Le ministère de l’Industrie met les bouchées doubles suite aux nombreux cas rapportés par le public concernant l’achat des voitures de seconde main. Après des consultations avec ceux concernés lors d’un point de presse tenu vendredi après-midi à son bureau, le ministre de l’Industrie, Ashit Gungah, a annoncé cinq mesures à partir du 1er juillet prochain. Pour que ces mesures soient imposées, des amendements de la Consumer Protection Control Of Imports Regulations Act de 1999 et de l’Importation of Sale of Second Hand Vehicle Regulation de 2004 seront revus. Dorénavant, tous les numéros de châssis devront être au complet et le Vehicle Identification Number (VIN) permettra à tout propriétaire de voiture d’avoir l’historique de son véhicule. Ashit Gungah devait faire part de ses inquiétudes concernant les numéros de châssis incomplets pour les véhicules de seconde main.
Les Auction Sheets devront désormais être en anglais, tout comme le grading. Ce grading, selon le ministre, doit également figurer sur le Preshipment Inspection Certificate (PSI). Pour Ashit Gungah, il était obligatoire de prendre des mesures strictes pour qu’il y ait un meilleur contrôle de la situation.

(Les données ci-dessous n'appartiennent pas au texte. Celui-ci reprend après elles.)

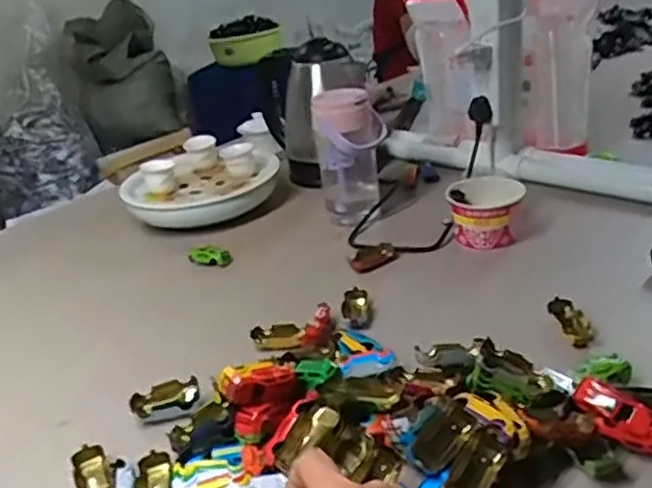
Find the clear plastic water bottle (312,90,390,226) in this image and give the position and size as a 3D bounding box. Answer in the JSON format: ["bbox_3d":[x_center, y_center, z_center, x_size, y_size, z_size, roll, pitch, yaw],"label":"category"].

Parmi les autres mesures radicales, est inclus le fait qu’aucun nouveau permis ne sera délivré aux nouveaux importateurs de véhicules pour les deux ans à venir au minimum. Actuellement, 91 entreprises importent des véhicules et elles sont obligées d’importer au moins dix véhicules par an. Leurs garanties bancaires passent de Rs 2 millions à Rs 5 millions.
Une période moratoire de six mois est donnée aux importateurs avant que les nouveaux règlements ne se soient effectifs. Le premier changement qu’apporte le ministère concerne le nombre d’années du véhicule. « Nous révisons l’âge maximal de tous les véhicules importés, pour la sécurité et le confort des utilisateurs », indique le ministre. Désormais, les importateurs devront uniquement importer des voitures et des dual purpose vehicles âgés de 18 mois à trois ans. Le first registration des vans et des autobus ne devra pas dépasser trois ans, contre cinq ans et huit ans respectivement dans le passé. Les autres véhicules transportant des marchandises, eux, ne devront pas dépasser cinq ans. S’agissant des motocyclettes, aucun changement n’est prévu pour leur importation.
Les agences d’inspection, qui ont la responsabilité de livrer un PSI pour indiquer la provenance des véhicules, devront signer un accord avec le ministère de l’Industrie pour que des informations authentiques soient données. « Au cas contraire, elles seront radiées de la liste des agences d’inspection », annonce le ministre. Ces agences devront aussi soumettre une garantie bancaire de USD 100 000 en faveur du gouvernement mauricien. Cette somme, dit Ashit Gungah, permettra de prendre les actions nécessaires dans le cas où les agences commettraient une erreur. Le ministre avance que pour donner plus de satisfaction aux clients, d’autres certificats seront maintenant demandés, notamment un Road Worthiness Certificate ainsi qu’un historique complet du véhicule depuis sa mise en route. Les importateurs devront aussi produire des certificats authentiques pour prouver la provenance des véhicules.
La garantie offerte sur les véhicules de seconde main par les importateurs, elle, passe désormais de six mois à un an. Concernant les pièces détachées, les importateurs seront obligés de déclarer leur temps de garantie. Dans la même veine, désormais les importateurs devront offrir un service après-vente et auront à soit posséder un garage, soit s’affilier à un. Une fois les amendements aux lois appliqués, une personne désirant acquérir un véhicule devra obligatoirement passer par un importateur enregistré au ministère de l’Industrie.
Cette kyrielle de mesures s’annonce de bon aloi pour le public car une récente enquête du ministère a démontré une cinquantaine de plaintes venant de personnes ayant eu recours à un opérateur ou importateur de voitures.